Kein Vorbote für die Klimaveränderung: Häufige Verwechslung mit Raps

bv. Klein Gusborn. Blüht der Raps etwa schon wieder? Mitten im Herbst? Das fragen sich aktuell Spaziergänger und Radfahrer, die im Wendland unterwegs sind. Allerdings handelt es sich um eine häufige Verwechslung mit einer anderen Pflanze. Denn die leuchtend gelb blühenden Felder sind nicht etwa das nächste Zeichen für den Klimawandel – denn es ist nicht der Raps, der schon wieder blüht. Es ist Senf. Den man auf den ersten Blick allerdings leicht mit Raps verwechseln kann. Wie aber kann man Raps und Senf unterscheiden? Beide Pflanzen gehören zur Familie der Kreuzblütler, blühen leuchtend gelb und auch die Blätter ähneln sich. Am sichersten lassen sich Senf und Raps anhand der Blütezeit unterscheiden: Raps blüht im April und Mai, Senf frühestens ab dem Sommer.

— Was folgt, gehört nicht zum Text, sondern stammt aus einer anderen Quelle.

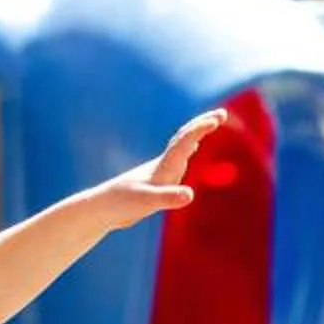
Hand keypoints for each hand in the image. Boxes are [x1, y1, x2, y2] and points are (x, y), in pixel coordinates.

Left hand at [92, 108, 227, 223]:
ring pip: (181, 146)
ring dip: (196, 134)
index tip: (217, 118)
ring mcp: (159, 171)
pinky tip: (190, 151)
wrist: (101, 209)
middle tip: (222, 114)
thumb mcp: (146, 203)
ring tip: (211, 123)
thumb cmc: (122, 205)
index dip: (201, 128)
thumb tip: (190, 195)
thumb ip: (168, 198)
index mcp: (163, 166)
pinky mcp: (156, 181)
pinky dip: (188, 150)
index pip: (184, 141)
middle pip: (184, 138)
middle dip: (202, 125)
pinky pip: (177, 160)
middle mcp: (163, 164)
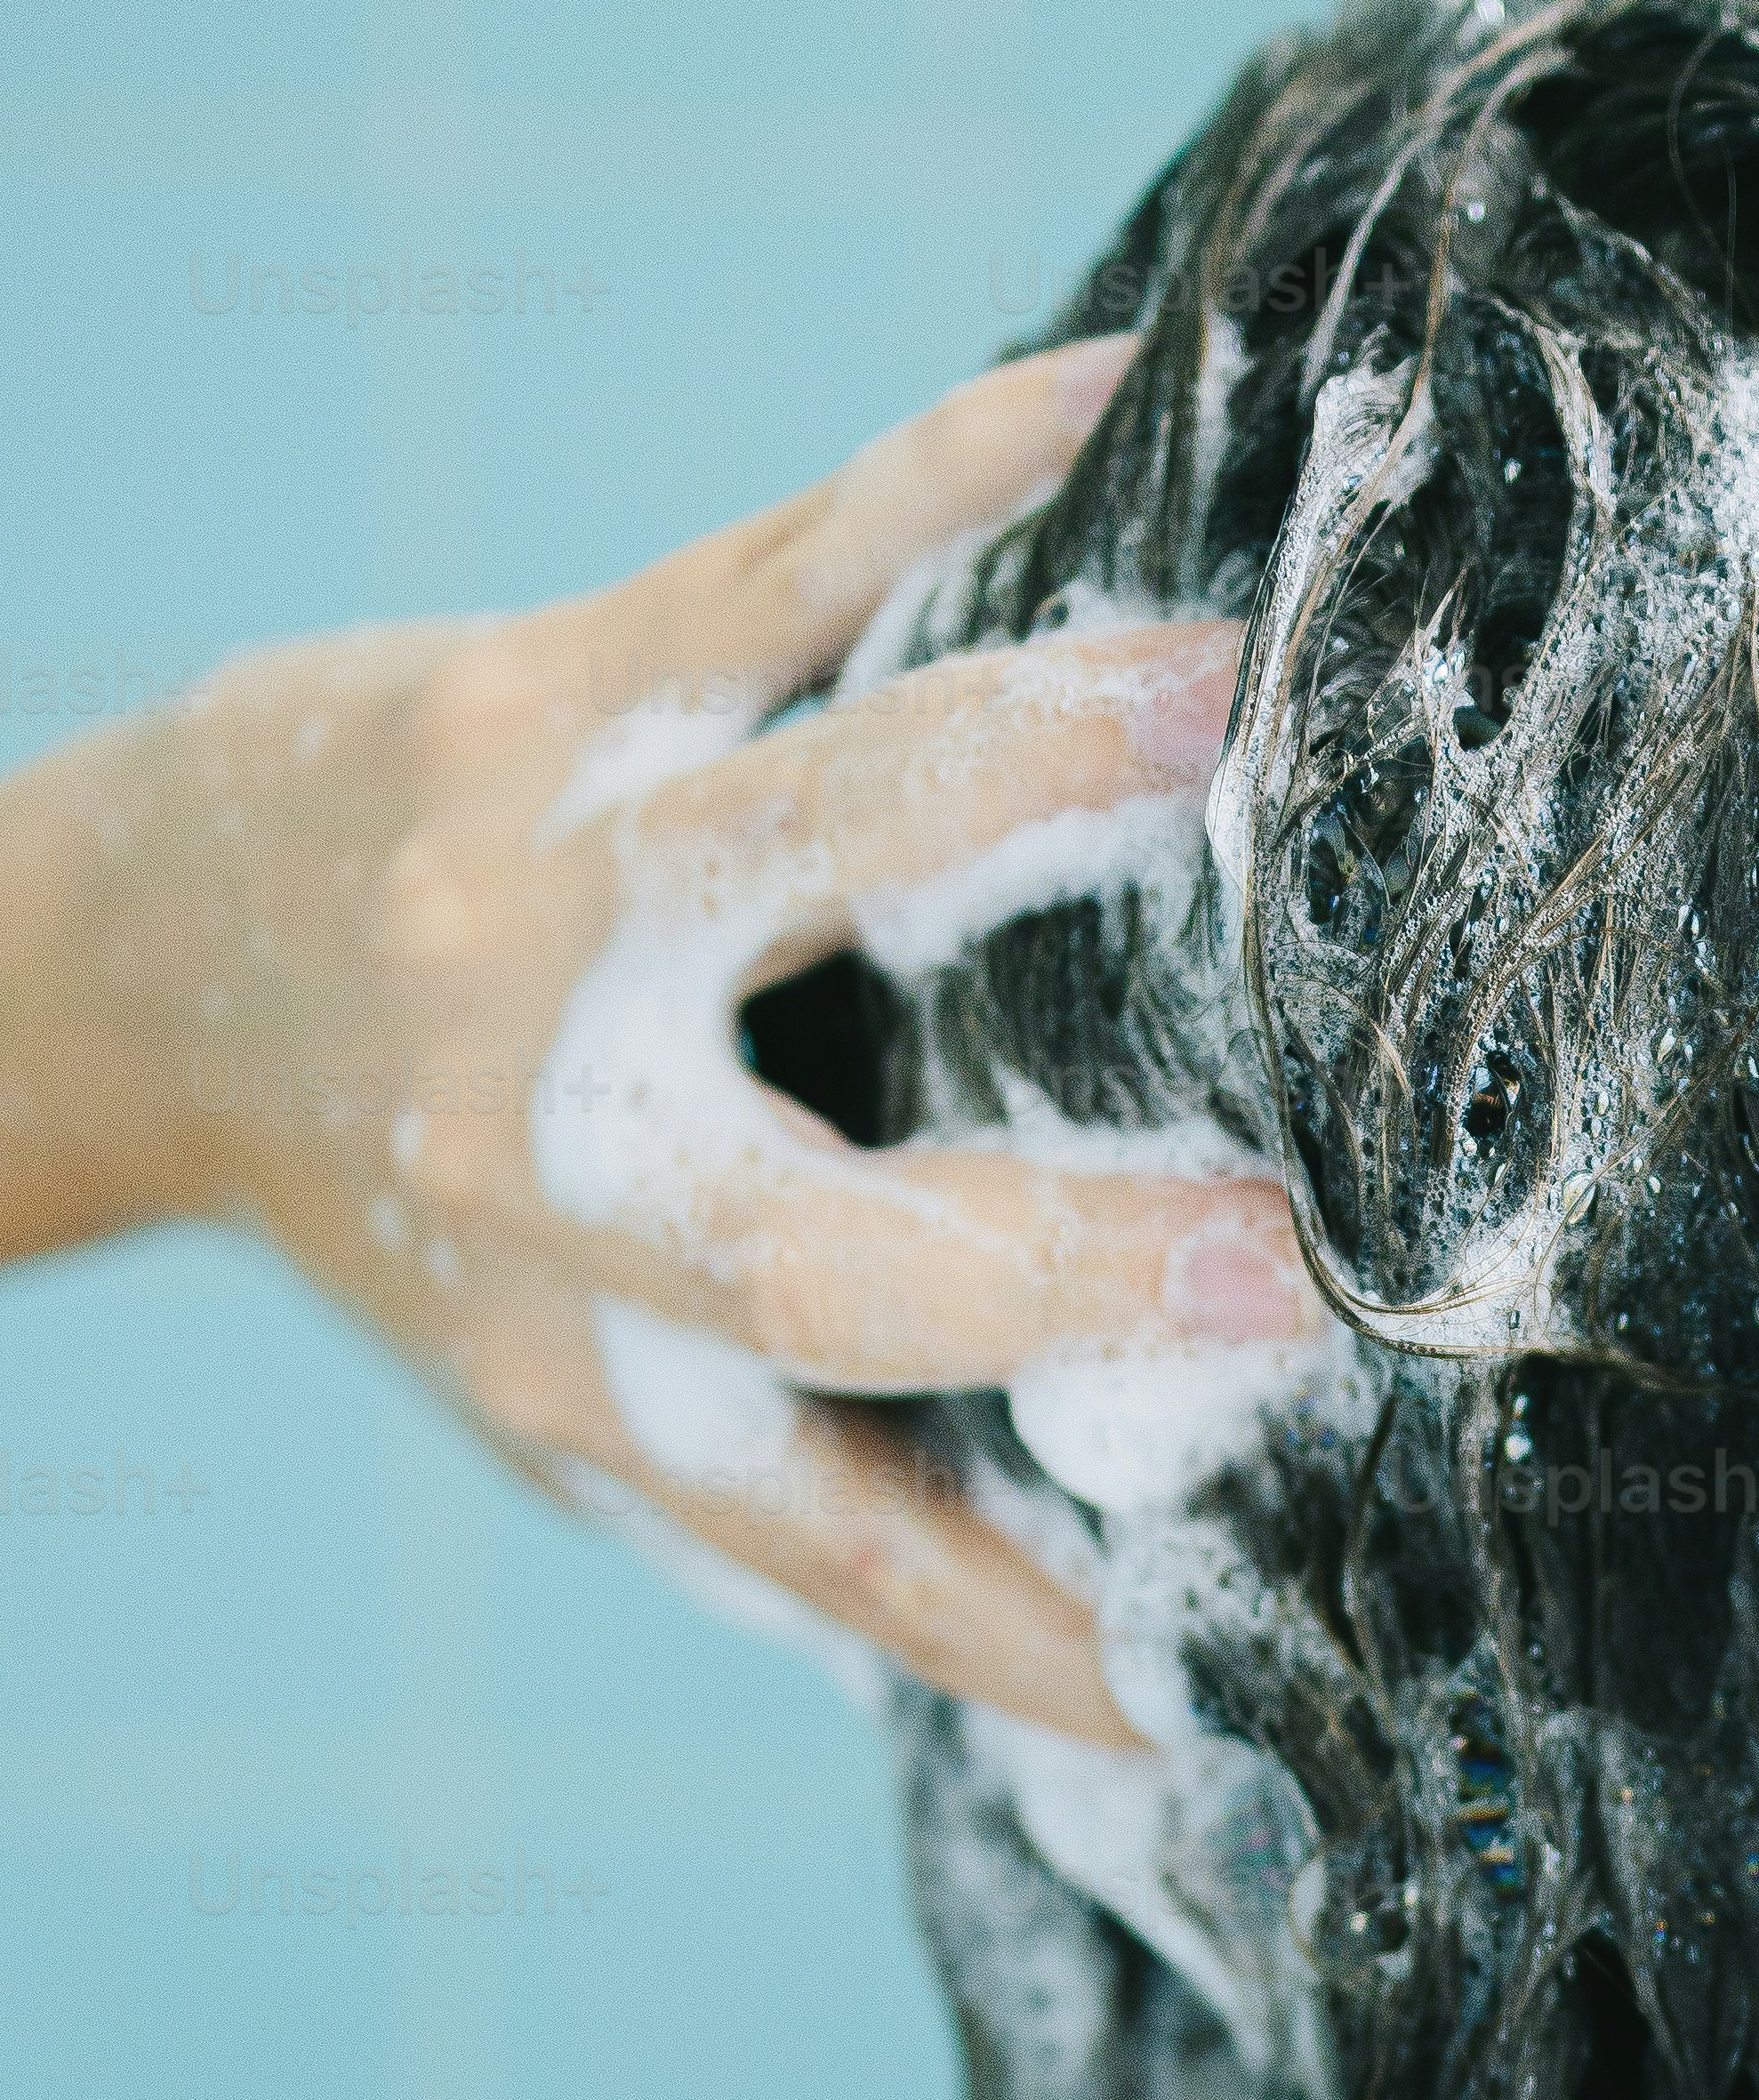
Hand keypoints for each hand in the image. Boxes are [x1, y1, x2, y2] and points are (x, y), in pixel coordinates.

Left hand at [0, 340, 1308, 1741]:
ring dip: (1016, 770)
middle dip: (1058, 1266)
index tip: (1202, 1689)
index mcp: (597, 1365)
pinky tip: (1103, 397)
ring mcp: (545, 904)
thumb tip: (1100, 1702)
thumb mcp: (578, 1400)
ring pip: (800, 842)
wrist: (139, 962)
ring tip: (1215, 709)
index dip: (1012, 1635)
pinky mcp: (535, 692)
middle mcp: (560, 1162)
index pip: (834, 1542)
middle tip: (1280, 1259)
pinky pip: (768, 573)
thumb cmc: (439, 1209)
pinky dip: (945, 480)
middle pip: (820, 1252)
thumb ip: (800, 1528)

Kniffeliger ist die Unterscheidung der Blätter: Senfblätter sind stärker gezackt, Rapsblätter werden als gefiedert beschrieben. Auch die Nase hilft bei der Unterscheidung: Viele kennen den intensiven Geruch von Raps. Wenn das Feld nicht so stark riecht, dann handelt es sich höchstwahrscheinlich um Senf. Und warum blüht der Senf zu dieser Zeit? Ganz einfach: Ackersenf wächst ganzjährig. Daher wird er gerne als Zwischenfrucht gepflanzt. Senf bindet Nährstoffe im Boden. Die welken Pflanzen werden in der Regel im Frühjahr untergepflügt und dienen gleichsam als zusätzlicher Dünger. So kann die nächste Saat, eventuell sogar Raps, dann wieder besser wachsen. Und: Ein hübsches Fotomotiv sind beide.